Every secret carries metadata alongside its value:

Field	Type	Description
path	str	Hierarchical path (e.g. project/api-keys/openai)
version	int	Monotonically increasing version number
created_at	datetime	When this version was created
updated_at	datetime	Last modification timestamp
expires_at	datetime?	Optional TTL for auto-expiry
created_by	str	Identity that created this secret
tenant_id	str	Tenant isolation boundary
tags	dict	Arbitrary key-value metadata
encryption_backend	str	Which encryption was used (fernet, none)

Caution

The value field is never logged.

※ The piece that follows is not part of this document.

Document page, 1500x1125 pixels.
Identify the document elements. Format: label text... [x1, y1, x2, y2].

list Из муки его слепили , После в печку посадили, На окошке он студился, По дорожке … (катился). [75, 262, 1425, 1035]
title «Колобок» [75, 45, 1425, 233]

The SecretMeta variant (without value) is used for listing and metadata queries.

Backend Factory

The backend is selected via configuration:

from contextunity.shield.secrets.factory import create_secret_backend

# Environment-variable backed (default)
backend = create_secret_backend("env")

# PostgreSQL backed (planned)
backend = create_secret_backend("postgres", dsn="postgresql://...")

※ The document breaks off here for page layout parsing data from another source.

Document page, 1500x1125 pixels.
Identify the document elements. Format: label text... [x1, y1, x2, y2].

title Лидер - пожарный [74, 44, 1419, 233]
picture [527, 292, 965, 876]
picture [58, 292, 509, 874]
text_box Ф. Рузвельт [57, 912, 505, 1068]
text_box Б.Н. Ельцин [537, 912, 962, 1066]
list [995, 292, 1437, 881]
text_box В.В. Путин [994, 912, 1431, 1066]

# HashiCorp Vault (planned)
backend = create_secret_backend("vault", url="https://vault.example.com")

EnvSecretStore (Default)

The default backend reads secrets from environment variables. Secret paths map to env var names:

Secret Path	Environment Variable
project/api-keys/openai	PROJECT_API_KEYS_OPENAI
shield/master-key	SHIELD_MASTER_KEY

Suitable for development and single-node deployments where secrets are managed via .env files or systemd-creds.

gRPC RPCs

RPC	Permission	Description
GetSecret	shield:secrets:read	Retrieve a secret by path
PutSecret	shield:secrets:write	Store or update a secret
ListSecrets	shield:secrets:read	List secrets by prefix
RotateSecret	shield:secrets:write	Create a new version

All RPCs require a valid ContextToken with the appropriate permission scope. Tenant isolation is enforced at the backend level.

Encryption at Rest

Secrets are encrypted using Fernet (AES-128-CBC + HMAC-SHA256) before storage:

• SHIELD_ENCRYPTION_KEY — Fernet key for secret value encryption
• SHIELD_MASTER_KEY — Fernet key for PKI private key encryption

In production, these keys should be provisioned via systemd-creds rather than .env files. See Systemd Deployment for hardening details.

SDK Integration

During Project Bootstrap, the SDK automatically fetches required secrets from Shield:

1. SDK presents HMAC-signed bootstrap token
2. Shield validates project identity
3. Shield returns LLM API keys, database credentials, etc.
4. SDK caches secrets in-process (no disk writes)

This eliminates the need for projects to manage their own .env files in production.